The puzzle below contains the words `block`, `spain`, `sugar`, `beans`:

        S V B S B
        P Q L U E
        A I O G A
        I C C A N
        N W K R S

## Part 1: Reading words

You are building a system to help design word search puzzles. To do this, you have been asked to process some dictionary data to produce suitable word sets.

### (a) Read in words

Write a function `read_lines(fname)`. This should read a file named `fname` and return a list of lines, which should be stripped of newlines.

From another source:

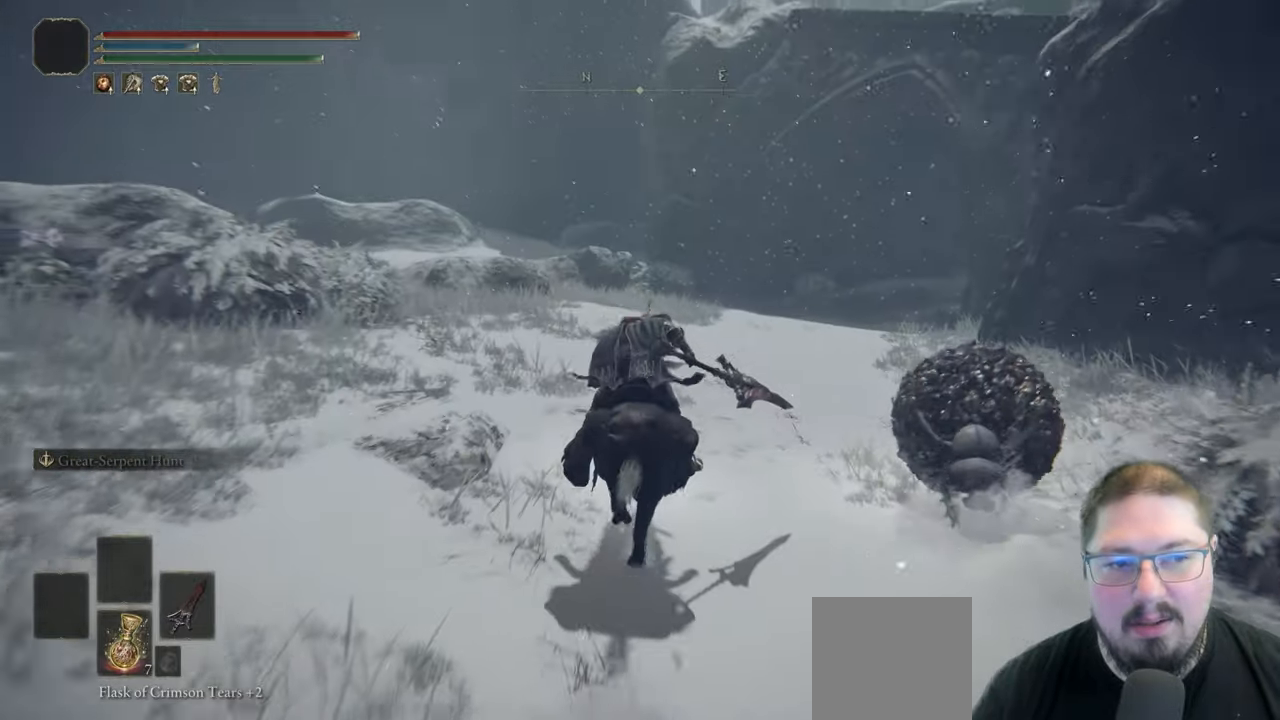
Gameplay with a controller (Xbox layout); each line is a JSON object with the inputs held at the frame after it. "button_events" lists button changes between this image and that frame as [ms after this image, input, new state], when the widget could be followed in between (sticks are given only as held states).
{"buttons": [], "left_stick": "up", "right_stick": "down-right", "button_events": []}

There are 32 lines in the file `test.txt` and 19438 lines in the file `dictionary.txt`, and 0 lines in `empty.txt`. Write tests to make sure this function works. 

**[5 marks]**

In [394]:
## Solution

# [+1] for def
# [+1] for using with
# [+1] for stripping
# [+1] for returning a list
# [+1] for testing length of output

def read_lines(fname):
    with open(fname) as f:
        lines = f.readlines()
    return [line.strip() for line in lines]


assert len(read_lines("empty.txt"))==0
assert len(read_lines("test.txt"))==32
assert len(read_lines("dictionary.txt"))==19438

### (b) Clean up
You want to read the file `dictionary.txt` using the function above. 

Unfortunately, the dictionary has been transcribed poorly. Each line has several words in it, separated by one or more spaces. The case of letters is sometimes upper or lower case.  The words are in random order. Occasionally a page number appears mixed in with the words, which must be ignored. Words never contain line numbers; they are always separated by a space.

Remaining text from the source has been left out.